Susanna Clarke: I never thought I could write a book again

"The beauty of the house is immeasurable; his kindness infinite". Until that level comes the devotion of Piranesi, the only inhabitant of a strange place in

Susanna Clarke: I never thought I could write a book again

"The beauty of the house is immeasurable; his kindness infinite". Until that level comes the devotion of Piranesi, the only inhabitant of a strange place in which halls, statues and stairs come to infinite. While the upper rooms are dominated by birds and covers of clouds, fearsome tides and marine creatures inhabit their lower levels. For Piranesi, "the house and the world for practical purposes are one and the same thing." Apart from the bones of the dead, to which he takes care of and venera, the only company of him is a mysterious visitor known as "the other".

This is the enigmatic point of departure of Piranesi (edited by Salamandra), one of the most original, mysterious and fascinating novels that has given the fantastic genre in recent years. Piranesi is also the triumphant return of Susanna Clarke (Nottingham, 1969) after more than 15 years of editorial silence.

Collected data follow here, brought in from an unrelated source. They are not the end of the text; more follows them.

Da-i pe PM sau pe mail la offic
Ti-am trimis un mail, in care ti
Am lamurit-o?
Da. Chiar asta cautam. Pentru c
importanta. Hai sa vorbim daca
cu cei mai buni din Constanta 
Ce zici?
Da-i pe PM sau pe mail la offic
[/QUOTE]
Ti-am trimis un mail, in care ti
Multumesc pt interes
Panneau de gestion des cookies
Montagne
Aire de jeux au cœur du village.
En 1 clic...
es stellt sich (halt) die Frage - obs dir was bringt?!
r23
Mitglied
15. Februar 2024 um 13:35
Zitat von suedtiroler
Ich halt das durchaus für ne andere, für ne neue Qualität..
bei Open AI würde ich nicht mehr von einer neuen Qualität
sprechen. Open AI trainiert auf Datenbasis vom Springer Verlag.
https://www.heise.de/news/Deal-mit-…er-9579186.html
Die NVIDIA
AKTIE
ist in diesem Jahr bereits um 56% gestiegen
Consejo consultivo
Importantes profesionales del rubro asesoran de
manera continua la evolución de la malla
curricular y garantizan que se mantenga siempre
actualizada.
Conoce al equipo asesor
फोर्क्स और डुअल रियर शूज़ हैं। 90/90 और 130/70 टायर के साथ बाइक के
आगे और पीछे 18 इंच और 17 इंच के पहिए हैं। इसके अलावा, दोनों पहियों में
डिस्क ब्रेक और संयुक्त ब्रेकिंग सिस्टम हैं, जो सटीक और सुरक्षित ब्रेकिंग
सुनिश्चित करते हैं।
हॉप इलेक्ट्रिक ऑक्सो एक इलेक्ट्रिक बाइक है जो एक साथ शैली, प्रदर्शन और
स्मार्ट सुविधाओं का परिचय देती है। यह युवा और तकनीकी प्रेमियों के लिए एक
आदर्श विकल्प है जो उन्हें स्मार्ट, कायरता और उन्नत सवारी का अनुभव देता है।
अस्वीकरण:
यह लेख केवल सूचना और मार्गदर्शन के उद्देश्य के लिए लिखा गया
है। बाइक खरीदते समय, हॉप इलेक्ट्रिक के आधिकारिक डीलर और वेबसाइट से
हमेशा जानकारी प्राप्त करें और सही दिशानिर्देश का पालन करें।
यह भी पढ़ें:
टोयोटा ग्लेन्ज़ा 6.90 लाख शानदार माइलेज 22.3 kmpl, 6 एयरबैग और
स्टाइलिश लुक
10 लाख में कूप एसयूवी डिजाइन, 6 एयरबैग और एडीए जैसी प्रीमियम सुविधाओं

The British writer became known in 2004 with the monumental Jonathan Strange and Mr. Norrell, which would later have television version by the BBC (can be seen in Filmin). Six months after publishing that novelón set in an alternative version of 19th century England, in which ancestral magic returned to light, Clarke began to feel an overwhelming exhaustion that often joined migraines, nausea and photosensitivity. Throughout these years he has received several diagnoses, including Lyme disease, Epstein-Barr virus or chronic fatigue syndrome, so he is still semi-filled in his Derbyshire country house, delivered entirely to literature when Your symptoms refer.

"I felt incredibly grateful and happy to have been able to finish writing Piranesi, something I thought I would never do again," the author explains by email.

Can Piranesi be understood as a reflection on the loneliness of its long illness? "Obviously, there are parallels between the status of the protagonist and that of a person like me, but the disease was not the germ of the book."

That happened long before, he says, going back in the early 1980s. "When I was 20 years old, I was fascinated by the stories of Borges, in particular TLÖN, UQBAR, Orbis Terius, the Library of Babel and the House of Asterion. The strange atmosphere of those stories seized me. He had this Borgesian image in my mind of a large house with stairs and rooms, some of them abandoned, and tides that were putting them in great danger to anyone who lived there. "

To the creation of that labyrinth without minotaurus also contributed the engravings of the Italian architect Giovanni Battista Piranesi. Who gives title to the book and name to the protagonist decisively influenced the descriptions he makes Clarke of the house, inspired by a good part "in the melancholy atmosphere of his ruins and his extraordinary imaginary prisons."

There is also a unique autobiographical component in that world that Piranesi seems condemned to explore again and again. "When I was a teenager he lived in Bradford, a postindustrial city of northern England. There were many factories in which before, there was a wool fabric, but almost none of the buildings was occupied in the 70s. They remained immense, empty and lininous, with the windows full of sky. I loved being surrounded by those constructions and the drama that emanated from them. "

For Clarke, "the literature is undoubtedly a very powerful way of magic: it has the power to transport readers anywhere in the world or out of it." The roots of him in the fantastic genre come from his childhood and adolescence, a time when she "always wanted to escape other worlds. I loved that kind of literature: the Chronicles of Narnia de C. S. Lewis or the Trilogy of Terramar de Ursula K. Le Guin. In a way, everything was very real for me. I still find it difficult to realize that I have never walked by Narnia or the Island of Selever in Terramar, because they are places that I imagine in detail ».

Creating your own worlds and realities, however, it seems like a "more frustrating experience. At the moment a writer finishes creating a world, he belongs to the reader, and you can not visit him again in the same way. It is like an architect that enters a building that he has designed: he does not stop checking if the elevators work well and if he has placed the windows in the right place. "

If the main character of his novel understands the Scripture "as the habit of precision and care", Clarke describes his search for inspiration similar to the wandering of piranesi by those infinite rooms. "It's like wandering through a landscape while you pick up things you're finding and examined carefully. What you are looking for are those ideas that resonately resonate, that seem to have sunken roots in the subconscious and in dreams ».

A task that she performs disorderly and described as "quite strange. I take advantage of the scene, the character or the event that most worries me in every moment, I write that part and perfect it until it is quite finished. You may not know what happens between stockings, so then I have to go back to the top and try to make a coherent narrative with all the pieces, and that is usually the difficult part of the process. " A gigantic puzzle that will then add the reader, also subjugated before the "immeasurable beauty" of that house that is piranesi.